### Exercise details
Set down, word for word, the stretch of the entries from the start through the line that contains "April 17, 2019 at 4:36 am", including that line.

(Stored data)
-- -- --

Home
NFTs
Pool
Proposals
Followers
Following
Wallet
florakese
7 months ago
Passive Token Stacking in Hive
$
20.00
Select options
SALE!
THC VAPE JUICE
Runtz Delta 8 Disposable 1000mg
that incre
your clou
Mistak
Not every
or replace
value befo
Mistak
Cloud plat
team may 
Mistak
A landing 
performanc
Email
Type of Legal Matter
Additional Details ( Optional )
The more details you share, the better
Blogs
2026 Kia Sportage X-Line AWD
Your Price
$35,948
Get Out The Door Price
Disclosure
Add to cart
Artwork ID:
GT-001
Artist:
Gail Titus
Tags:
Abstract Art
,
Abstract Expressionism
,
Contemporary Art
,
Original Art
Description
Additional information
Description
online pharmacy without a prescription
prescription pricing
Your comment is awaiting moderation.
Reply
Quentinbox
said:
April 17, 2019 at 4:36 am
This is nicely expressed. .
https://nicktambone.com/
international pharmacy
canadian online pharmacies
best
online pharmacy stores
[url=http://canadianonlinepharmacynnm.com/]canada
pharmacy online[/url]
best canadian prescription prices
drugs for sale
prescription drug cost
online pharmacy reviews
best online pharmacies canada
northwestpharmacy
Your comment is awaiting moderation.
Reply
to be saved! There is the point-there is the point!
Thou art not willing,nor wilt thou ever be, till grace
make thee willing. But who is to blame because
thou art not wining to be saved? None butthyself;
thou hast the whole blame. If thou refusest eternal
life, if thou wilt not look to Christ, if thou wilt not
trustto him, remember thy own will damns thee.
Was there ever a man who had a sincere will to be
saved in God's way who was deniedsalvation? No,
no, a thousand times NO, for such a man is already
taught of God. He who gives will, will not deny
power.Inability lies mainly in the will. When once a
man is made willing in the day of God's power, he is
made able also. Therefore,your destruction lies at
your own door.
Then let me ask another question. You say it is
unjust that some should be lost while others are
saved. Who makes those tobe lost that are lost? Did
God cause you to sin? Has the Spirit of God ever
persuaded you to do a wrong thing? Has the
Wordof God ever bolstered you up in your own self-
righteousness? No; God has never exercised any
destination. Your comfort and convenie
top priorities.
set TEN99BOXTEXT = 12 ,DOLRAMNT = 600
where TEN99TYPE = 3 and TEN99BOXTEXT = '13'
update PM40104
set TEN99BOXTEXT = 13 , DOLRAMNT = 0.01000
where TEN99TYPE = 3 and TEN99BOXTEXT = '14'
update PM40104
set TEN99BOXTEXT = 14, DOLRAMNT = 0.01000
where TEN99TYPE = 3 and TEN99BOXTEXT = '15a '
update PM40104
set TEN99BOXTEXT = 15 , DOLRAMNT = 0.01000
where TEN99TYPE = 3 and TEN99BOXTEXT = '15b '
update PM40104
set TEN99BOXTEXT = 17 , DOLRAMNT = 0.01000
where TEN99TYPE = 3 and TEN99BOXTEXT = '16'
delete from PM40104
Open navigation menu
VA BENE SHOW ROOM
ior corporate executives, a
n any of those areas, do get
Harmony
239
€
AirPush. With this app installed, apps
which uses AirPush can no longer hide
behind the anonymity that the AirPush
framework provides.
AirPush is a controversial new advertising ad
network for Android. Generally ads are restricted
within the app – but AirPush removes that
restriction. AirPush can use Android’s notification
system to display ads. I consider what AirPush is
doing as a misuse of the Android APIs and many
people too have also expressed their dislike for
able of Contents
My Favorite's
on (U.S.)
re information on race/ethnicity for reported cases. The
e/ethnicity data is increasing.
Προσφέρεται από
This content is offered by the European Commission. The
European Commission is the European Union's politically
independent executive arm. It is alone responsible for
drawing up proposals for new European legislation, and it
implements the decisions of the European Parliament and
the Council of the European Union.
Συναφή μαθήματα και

-- -- --

### Solved exercise
Home
NFTs
Pool
Proposals
Followers
Following
Wallet
florakese
7 months ago
Passive Token Stacking in Hive
$
20.00
Select options
SALE!
THC VAPE JUICE
Runtz Delta 8 Disposable 1000mg
that incre
your clou
Mistak
Not every
or replace
value befo
Mistak
Cloud plat
team may 
Mistak
A landing 
performanc
Email
Type of Legal Matter
Additional Details ( Optional )
The more details you share, the better
Blogs
2026 Kia Sportage X-Line AWD
Your Price
$35,948
Get Out The Door Price
Disclosure
Add to cart
Artwork ID:
GT-001
Artist:
Gail Titus
Tags:
Abstract Art
,
Abstract Expressionism
,
Contemporary Art
,
Original Art
Description
Additional information
Description
online pharmacy without a prescription
prescription pricing
Your comment is awaiting moderation.
Reply
Quentinbox
said:
April 17, 2019 at 4:36 am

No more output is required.